Required actions:
#1 Please transcribe the comments on abstract painting word for word, starting with "I share the" and going on through "really . . .".
#2 Write the next part of the comments on abstract painting, picking up after their final sentence.

Start of Document excerpt

I share the same passion for painting - it can somehow talk to our felt sense of being alive, breathing, moving, looking,,, feeling, wondering, dreaming, celebrating life -
The creative process that accompanies Compmaturism, based on intuition and expression, is completely in line with the neurovisual needs of contemporary art audiences. Compmaturism invites the viewer to an endless adventure in which nothing is obvious, and it is fascinating in this new direction of art.
at 1:50 ~~ " a fantastic landscape painting unlike ANY OTHER that I know, it has a compositional presence and a kind of interfacing of representation & abstraction which I think distinguishes it from ALL the other landscape paintings of the 80's & 90's" . . . really . . .
Right? Holy moly. Look, I'm a huge fan of art. I studied it in college. I've followed it my entire adult life. I'm a hobbyist painter, myself. I can enjoy some abstract paintings if they are actually trying to tell a story, or if they have a particular take, or exhibit some form of legitimate skill. That said, I think 80%-90% of it is complete and utter horse shit. As evidenced by how much word vomit that dude had to spew to make it sound like there was something valid there. I know everyone has their own opinions, and art is subjective, but Pollack, Richter, De Kooning, Rothko... I think they're all garbage.
@@comicjon82have you seen a richter masterpiece in person? I’m a casual but seeing one in person in la was a spiritual experience. I swear it was like a hum when I looked at it now in I’m obsessed with abstract Pat steir richter etc fiending for that feeling again 😂. If I was a billionaire I’d love a gerhard richter I think he’s genius
Each artist mentioned in this advertisement aimed at making Sotheby's more money was creating each painting to live on its own. No artist is trying to create while wondering what the piece will look like next to another artist's work in some billionaire's living room. Find a painter who doesn't strive for recognition who paints for the sake of creation and ask them what each piece represents. Treating such a wide variety of works which were each TIME CONSUMING and emotionally INTENSE to create for the individual artists (across how many decades also?) as some collective grab-bag of dollar signs is disgusting. Telling people who don't make any fucking art at all that other super rich people have a better, more intelligent, more educated way of arranging a collection because the Ames were just sooooo art savvy and better than others at curating a collection is horseshit too. See, a "collection" is not a diamond ring with new jewels added to make IT better and more expensive. A collection isn't a singular "thing" somebody has. You can have an outsider artist's work in the same collection as a well known artist and it's still just a group of paintings. A "collection" is only seen as a shinier diamond than another when a group like Sotheby's sees "it" as one huge thing to break up and sell. In the opposite way a Ferrari is an assemblage of parts to make a whole, a collection of art isn't less if a piece appears or disappears. A collection of art could be cheap outsider work, of which a person owns a couple pieces. Taste in art does not depend on a better education or a keener eye. You guys are just pimps whoring out individual creations which never were meant to speak in any other way than on their own.

End of Document excerpt
Start of Source information

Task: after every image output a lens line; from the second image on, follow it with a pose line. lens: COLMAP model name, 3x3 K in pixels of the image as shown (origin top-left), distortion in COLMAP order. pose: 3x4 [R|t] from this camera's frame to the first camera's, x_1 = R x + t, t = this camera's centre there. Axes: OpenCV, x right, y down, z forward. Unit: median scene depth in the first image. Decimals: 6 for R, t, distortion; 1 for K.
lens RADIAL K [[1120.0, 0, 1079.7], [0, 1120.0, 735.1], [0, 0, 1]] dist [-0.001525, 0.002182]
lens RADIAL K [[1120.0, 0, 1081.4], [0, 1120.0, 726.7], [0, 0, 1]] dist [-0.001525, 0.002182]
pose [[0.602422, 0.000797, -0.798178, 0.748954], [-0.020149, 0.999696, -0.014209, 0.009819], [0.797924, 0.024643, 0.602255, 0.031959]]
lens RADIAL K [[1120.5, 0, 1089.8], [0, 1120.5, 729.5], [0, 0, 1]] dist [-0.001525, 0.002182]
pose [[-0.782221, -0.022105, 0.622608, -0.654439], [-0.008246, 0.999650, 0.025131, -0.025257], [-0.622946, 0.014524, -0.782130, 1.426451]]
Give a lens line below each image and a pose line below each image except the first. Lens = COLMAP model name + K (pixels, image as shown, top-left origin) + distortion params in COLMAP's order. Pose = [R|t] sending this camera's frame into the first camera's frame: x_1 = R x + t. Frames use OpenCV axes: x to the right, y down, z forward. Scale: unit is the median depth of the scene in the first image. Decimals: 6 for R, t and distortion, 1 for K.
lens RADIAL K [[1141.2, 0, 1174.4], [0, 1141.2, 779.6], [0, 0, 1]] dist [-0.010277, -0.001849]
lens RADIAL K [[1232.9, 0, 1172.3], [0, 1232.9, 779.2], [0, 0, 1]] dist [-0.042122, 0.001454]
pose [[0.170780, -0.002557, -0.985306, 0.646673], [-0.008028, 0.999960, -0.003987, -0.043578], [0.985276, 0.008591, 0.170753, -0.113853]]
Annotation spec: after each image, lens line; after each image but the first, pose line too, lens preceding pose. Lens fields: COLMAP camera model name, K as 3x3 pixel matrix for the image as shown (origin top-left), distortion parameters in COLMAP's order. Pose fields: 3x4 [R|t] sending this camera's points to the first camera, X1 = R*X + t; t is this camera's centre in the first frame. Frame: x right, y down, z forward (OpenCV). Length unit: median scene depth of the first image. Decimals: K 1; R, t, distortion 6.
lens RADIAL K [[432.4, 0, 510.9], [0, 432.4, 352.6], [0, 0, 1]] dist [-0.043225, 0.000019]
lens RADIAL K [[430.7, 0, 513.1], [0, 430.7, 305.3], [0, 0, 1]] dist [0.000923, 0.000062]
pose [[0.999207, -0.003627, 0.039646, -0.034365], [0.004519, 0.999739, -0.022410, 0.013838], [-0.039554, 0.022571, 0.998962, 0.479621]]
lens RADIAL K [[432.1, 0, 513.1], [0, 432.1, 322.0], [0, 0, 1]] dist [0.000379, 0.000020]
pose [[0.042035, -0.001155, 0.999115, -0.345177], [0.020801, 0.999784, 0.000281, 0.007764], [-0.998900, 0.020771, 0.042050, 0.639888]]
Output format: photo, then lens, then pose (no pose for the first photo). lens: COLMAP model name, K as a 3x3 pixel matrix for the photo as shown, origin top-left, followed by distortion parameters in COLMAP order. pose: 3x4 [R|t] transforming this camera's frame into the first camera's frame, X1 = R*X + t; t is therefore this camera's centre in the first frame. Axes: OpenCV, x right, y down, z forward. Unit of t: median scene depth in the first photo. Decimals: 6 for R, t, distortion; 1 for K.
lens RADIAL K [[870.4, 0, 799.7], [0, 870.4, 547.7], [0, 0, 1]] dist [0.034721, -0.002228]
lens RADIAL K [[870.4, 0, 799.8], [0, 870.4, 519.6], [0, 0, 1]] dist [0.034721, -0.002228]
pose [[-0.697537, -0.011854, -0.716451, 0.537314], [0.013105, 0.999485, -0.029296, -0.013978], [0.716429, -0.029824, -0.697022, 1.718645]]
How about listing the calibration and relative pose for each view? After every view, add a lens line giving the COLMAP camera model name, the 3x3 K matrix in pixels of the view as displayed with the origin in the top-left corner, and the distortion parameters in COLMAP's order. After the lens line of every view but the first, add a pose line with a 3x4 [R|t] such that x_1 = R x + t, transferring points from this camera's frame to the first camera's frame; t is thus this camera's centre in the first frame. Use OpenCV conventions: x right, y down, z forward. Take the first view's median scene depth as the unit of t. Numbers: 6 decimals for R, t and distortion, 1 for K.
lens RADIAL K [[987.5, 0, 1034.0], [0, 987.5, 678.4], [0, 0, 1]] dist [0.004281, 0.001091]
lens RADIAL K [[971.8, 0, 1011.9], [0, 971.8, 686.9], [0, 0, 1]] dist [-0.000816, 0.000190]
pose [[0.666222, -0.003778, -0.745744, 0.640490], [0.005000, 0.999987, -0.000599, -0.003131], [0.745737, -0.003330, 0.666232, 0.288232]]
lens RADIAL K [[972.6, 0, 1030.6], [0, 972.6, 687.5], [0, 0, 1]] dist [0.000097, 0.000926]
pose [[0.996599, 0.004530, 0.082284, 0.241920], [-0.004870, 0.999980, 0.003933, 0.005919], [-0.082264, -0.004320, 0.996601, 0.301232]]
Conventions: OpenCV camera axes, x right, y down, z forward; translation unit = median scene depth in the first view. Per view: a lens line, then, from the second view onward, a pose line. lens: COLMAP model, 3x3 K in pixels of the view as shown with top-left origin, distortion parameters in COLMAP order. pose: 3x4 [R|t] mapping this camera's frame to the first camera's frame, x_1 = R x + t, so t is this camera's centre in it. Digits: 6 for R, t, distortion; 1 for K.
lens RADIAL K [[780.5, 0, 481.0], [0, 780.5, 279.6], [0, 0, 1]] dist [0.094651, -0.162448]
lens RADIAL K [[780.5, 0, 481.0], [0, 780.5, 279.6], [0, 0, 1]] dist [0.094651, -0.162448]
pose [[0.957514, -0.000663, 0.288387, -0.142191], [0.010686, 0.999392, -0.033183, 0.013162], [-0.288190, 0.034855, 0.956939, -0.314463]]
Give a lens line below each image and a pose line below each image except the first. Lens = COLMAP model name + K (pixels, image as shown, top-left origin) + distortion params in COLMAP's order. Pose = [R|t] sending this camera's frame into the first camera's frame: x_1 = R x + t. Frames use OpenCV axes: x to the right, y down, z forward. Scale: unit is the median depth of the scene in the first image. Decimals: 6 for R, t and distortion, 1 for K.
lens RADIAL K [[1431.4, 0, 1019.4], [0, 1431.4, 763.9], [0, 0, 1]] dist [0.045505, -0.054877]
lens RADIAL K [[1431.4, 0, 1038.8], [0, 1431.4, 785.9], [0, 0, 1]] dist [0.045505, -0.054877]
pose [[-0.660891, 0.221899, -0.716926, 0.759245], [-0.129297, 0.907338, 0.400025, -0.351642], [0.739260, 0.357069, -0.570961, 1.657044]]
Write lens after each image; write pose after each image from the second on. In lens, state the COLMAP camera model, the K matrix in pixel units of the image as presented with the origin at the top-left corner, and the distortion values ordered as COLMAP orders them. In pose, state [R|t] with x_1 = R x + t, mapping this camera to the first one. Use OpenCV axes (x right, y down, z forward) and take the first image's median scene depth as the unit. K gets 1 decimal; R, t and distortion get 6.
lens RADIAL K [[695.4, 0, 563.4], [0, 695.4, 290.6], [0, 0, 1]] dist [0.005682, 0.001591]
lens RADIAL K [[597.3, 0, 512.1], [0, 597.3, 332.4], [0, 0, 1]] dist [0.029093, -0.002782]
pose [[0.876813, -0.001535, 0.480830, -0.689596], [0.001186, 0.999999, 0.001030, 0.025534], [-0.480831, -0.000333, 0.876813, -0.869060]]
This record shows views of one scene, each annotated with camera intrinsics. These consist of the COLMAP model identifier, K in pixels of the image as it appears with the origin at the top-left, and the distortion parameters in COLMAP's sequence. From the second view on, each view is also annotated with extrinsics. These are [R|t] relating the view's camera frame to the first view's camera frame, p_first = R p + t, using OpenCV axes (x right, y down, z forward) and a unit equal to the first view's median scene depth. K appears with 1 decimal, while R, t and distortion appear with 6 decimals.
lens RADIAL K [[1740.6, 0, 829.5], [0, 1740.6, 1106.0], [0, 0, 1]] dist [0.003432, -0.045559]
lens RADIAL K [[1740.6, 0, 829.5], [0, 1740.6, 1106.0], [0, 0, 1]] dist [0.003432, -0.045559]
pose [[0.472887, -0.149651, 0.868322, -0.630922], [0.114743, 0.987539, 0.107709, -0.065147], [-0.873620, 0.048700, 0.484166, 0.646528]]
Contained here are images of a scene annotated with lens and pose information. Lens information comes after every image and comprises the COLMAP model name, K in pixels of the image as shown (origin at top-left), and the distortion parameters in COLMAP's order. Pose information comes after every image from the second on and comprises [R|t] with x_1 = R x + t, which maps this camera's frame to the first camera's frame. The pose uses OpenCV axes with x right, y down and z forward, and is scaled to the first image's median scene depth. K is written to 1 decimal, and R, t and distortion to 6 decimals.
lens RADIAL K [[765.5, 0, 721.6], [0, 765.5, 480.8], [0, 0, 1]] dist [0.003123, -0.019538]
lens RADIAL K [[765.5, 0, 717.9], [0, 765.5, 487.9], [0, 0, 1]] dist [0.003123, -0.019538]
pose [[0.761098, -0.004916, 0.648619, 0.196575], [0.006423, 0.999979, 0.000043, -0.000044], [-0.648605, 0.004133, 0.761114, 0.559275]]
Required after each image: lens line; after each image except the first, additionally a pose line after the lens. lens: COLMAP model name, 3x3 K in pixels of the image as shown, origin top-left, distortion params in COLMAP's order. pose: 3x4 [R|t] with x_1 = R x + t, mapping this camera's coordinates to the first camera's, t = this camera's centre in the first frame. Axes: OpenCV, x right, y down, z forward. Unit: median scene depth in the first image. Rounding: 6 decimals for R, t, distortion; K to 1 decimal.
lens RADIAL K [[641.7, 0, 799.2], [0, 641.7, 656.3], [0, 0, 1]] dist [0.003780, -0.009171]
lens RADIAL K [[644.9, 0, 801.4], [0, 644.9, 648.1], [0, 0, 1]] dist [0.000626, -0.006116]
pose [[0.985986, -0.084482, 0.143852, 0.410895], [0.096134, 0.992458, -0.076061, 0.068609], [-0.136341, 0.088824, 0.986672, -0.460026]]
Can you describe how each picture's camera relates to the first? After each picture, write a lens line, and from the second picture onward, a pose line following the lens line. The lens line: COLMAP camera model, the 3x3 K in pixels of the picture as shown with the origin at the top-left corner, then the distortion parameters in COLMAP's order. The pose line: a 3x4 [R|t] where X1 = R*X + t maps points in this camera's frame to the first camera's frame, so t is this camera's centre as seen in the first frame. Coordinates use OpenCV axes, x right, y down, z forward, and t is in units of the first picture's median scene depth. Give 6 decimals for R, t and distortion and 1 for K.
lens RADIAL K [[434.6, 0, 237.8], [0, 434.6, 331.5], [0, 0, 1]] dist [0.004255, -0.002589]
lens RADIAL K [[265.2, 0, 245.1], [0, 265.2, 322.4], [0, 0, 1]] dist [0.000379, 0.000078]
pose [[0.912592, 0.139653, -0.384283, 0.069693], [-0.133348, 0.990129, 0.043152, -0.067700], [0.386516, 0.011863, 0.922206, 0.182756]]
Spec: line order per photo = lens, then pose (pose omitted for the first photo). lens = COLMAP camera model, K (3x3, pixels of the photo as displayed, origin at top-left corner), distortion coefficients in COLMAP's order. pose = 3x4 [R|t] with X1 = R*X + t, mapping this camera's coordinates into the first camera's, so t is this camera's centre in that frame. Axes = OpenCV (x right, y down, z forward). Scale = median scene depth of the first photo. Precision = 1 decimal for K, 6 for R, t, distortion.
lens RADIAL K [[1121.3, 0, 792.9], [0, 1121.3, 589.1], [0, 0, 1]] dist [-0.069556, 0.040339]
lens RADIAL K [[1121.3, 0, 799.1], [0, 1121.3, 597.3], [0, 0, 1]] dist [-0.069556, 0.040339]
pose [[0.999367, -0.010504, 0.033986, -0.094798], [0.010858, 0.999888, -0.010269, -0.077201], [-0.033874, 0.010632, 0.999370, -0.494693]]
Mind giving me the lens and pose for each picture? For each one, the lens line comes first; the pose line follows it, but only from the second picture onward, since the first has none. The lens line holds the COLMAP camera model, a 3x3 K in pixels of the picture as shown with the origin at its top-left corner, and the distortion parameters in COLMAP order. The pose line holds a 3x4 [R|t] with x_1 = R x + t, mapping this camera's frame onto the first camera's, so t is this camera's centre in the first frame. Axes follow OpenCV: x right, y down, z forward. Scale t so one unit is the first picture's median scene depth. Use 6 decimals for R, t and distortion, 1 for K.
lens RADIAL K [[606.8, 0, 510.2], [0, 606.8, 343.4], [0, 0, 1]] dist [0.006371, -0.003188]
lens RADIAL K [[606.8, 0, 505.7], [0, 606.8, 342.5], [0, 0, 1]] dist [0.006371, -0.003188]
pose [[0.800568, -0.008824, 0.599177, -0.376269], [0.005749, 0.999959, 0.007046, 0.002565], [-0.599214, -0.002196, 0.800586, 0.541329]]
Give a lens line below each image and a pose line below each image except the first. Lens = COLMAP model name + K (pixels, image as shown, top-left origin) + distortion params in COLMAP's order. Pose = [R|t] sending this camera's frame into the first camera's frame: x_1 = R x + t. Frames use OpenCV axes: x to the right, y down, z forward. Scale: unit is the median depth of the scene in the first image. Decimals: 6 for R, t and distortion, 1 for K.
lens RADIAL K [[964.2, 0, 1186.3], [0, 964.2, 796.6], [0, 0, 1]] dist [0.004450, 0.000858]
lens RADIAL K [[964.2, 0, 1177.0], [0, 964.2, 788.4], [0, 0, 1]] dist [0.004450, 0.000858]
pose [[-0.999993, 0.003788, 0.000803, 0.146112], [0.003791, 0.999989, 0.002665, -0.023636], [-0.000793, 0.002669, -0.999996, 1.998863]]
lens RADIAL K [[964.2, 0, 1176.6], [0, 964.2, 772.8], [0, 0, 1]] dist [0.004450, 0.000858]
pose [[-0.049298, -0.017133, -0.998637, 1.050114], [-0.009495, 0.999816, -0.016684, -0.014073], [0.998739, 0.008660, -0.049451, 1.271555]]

End of Source information

Answers below:
#1
I share the same passion for painting - it can somehow talk to our felt sense of being alive, breathing, moving, looking,,, feeling, wondering, dreaming, celebrating life -
The creative process that accompanies Compmaturism, based on intuition and expression, is completely in line with the neurovisual needs of contemporary art audiences. Compmaturism invites the viewer to an endless adventure in which nothing is obvious, and it is fascinating in this new direction of art.
at 1:50 ~~ " a fantastic landscape painting unlike ANY OTHER that I know, it has a compositional presence and a kind of interfacing of representation & abstraction which I think distinguishes it from ALL the other landscape paintings of the 80's & 90's" . . . really . . .

#2
Woe ! ... Now that's telling "it" like "it" is ! Thanks for posting such an eloquent response....Very well put ! Culture is like being an artist...you either have it or you don't. Those that don't usally are the ones flapping their lips or buying things just for show and not for enjoyment. {..oh, what hollowed lives they lead.}
I know you wrote this comment a year ago but I really appreciate your thoughts. I am an artist, I create costume jewelry and work with my hands a lot. I am just a nobody who happens to enjoy making costume jewelry and I do it for many reasons. I have given my pieces away because I would rather they enjoy my jewelry for nothing then for me to hold onto them waiting for someone to buy them. I create out of love, passion and to show my tiny world how I see objects and how I choose to make them beautiful. Most of these people who go to college to learn about art could never possess the needed mind, heart or passion to create such beautiful pieces that they study and spend millions on. Because true creativity and vision is instinctual and can't be bought. Also, please know that I have tremendous admiration for other artists and craftsman and always take the Needed time to appreciate their work and if I can, I tell them how much I enjoy it.
Wow! The politics of Art... Funny how I have never allowed the sale of any of my works and my Artwork is almost completely in tact... I live far below the poverty level but yet so many knock on my door in the Projects and ask if they may peek inside, "The Artist's Apartment"... I agree with much you say and must admit it is very difficult for me to look at a canvas of one color thrown at it with critical acclaim as some masterpiece with a novel long narrative telling me what I'm looking at... Once my work it finished, it's the viewer who determines what they see and don't see and I find a long narrative about what you're looking at corrupting the viewer's imaging, that I find better left alone... After all, most in fact almost all viewers of artwork aren't experts in some long drawn out editorial of what they are seeing with their own eyes...
I think you have a point there; maybe that is perhaps the reason we haven’t had a Van Gogh or a Picasso in a very long time. However, being a piece of advertisement or not from Sotheby’s doesn’t change mind. I Still think it it is a breathtaking collection.
Haha these videos just make me feel weird because I don't know if I should laugh or cry at their pretentiousness, and how expensive their pretentiousness gets... btw I would love to hear if "visually promiscuous" actually means anything. Because i don't have a clue what it could mean...
My guess, and it is only that, is that it is for the same reason they would by a car that costs $1M but that they never drive - it's so they can say it is theirs. "Mine, mine, mine!", as a toddler would shriek.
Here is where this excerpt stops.